If she was having a problem with relationships, I was totally confused.
“My best friend in the apartment complex is an ex-prostitute,” she informed me, but would tell me nothing about my grandparents or my names.
I still thought of myself as English like Mother, and Baby Girl Lumley was also English. I had no sense of history or myself at all. It was she who held all the cards and continued to keep me in the dark about my identity.
The result of being a graft on someone else’s family tree left me feeling cut off, like an impersonator, with no real history of my own. I had been brainwashed to be an imposter for the rest of my life and was at everyone’s mercy. They stole my name, my power and hijacked my brain. The system was evil and had failed me. Everyone but Jerry had failed me. My life made no sense until now.
Dorothy and I wrote and talked on the phone. It was very difficult for me because she was afraid someone might be listening to us on her party line It was an emotional strain having another mother who was withholding the truth from me. I managed to juggle the two rather well and to hold my family together. Another Christmas arrived and I wondered what Dorothy’s Christmas was like. She never told me much about her life.
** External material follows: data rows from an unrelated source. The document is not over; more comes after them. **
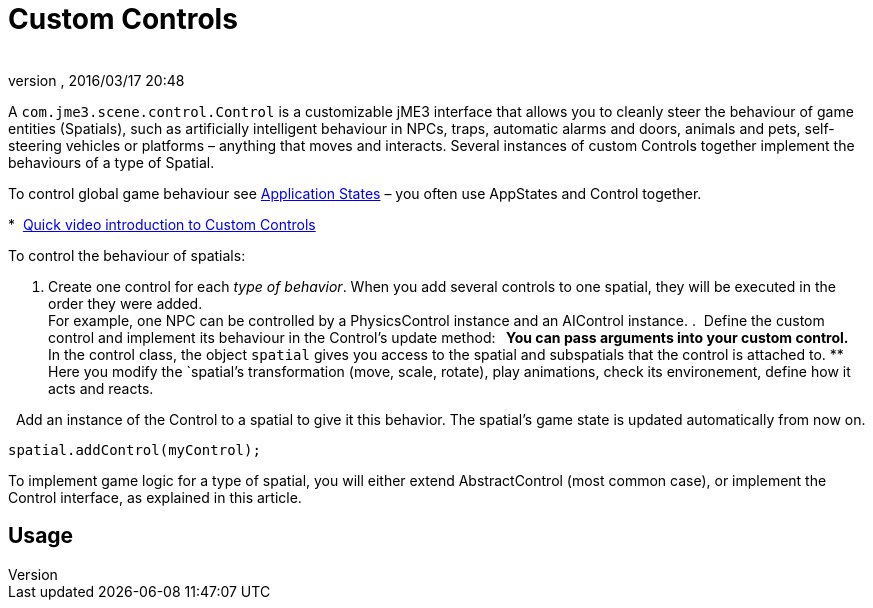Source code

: = Custom Controls
:author: 
:revnumber: 
:revdate: 2016/03/17 20:48
:relfileprefix: ../../
:imagesdir: ../..
ifdef::env-github,env-browser[:outfilesuffix: .adoc]


A `com.jme3.scene.control.Control` is a customizable jME3 interface that allows you to cleanly steer the behaviour of game entities (Spatials), such as artificially intelligent behaviour in NPCs, traps, automatic alarms and doors, animals and pets, self-steering vehicles or platforms – anything that moves and interacts. Several instances of custom Controls together implement the behaviours of a type of Spatial. 

To control global game behaviour see <<jme3/advanced/application_states#,Application States>> – you often use AppStates and Control together.

*  link:http://www.youtube.com/watch?v=MNDiZ9YHIpM[Quick video introduction to Custom Controls]

To control the behaviour of spatials:

.  Create one control for each _type of behavior_. When you add several controls to one spatial, they will be executed in the order they were added. +
For example, one NPC can be controlled by a PhysicsControl instance and an AIControl instance.
.  Define the custom control and implement its behaviour in the Control's update method:
**  You can pass arguments into your custom control.
**  In the control class, the object `spatial` gives you access to the spatial and subspatials that the control is attached to.
**  Here you modify the `spatial`'s transformation (move, scale, rotate), play animations, check its environement, define how it acts and reacts. 

.  Add an instance of the Control to a spatial to give it this behavior. The spatial's game state is updated automatically from now on. +
[source,java]
----
spatial.addControl(myControl);
----


To implement game logic for a type of spatial, you will either extend AbstractControl (most common case), or implement the Control interface, as explained in this article.


== Usage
Mother sent the usual check.
“What did you buy with the money?” Mother asked me over the phone.
“I bought ice skates for the boys and a nice pair for myself,” I boldly stated finally standing up to her.
“Why in the world did you buy ice skates?” Mother asked disapprovingly.
“I want to ice skate on the local pond with the boys because we love to ice skate,” letting her know that I participated in the sports with my sons that they loved to do!
“Did you know I have a soprano coloratura voice?” I informed her.
“No, I didn’t.”
“Yes, I have been taking voice lessons with an opera teacher and she says if I keep it up I will be singing at the Metropolitan Opera one day. She also told me I looked like I had the breeding of an aristocrat,” poured out of my mouth.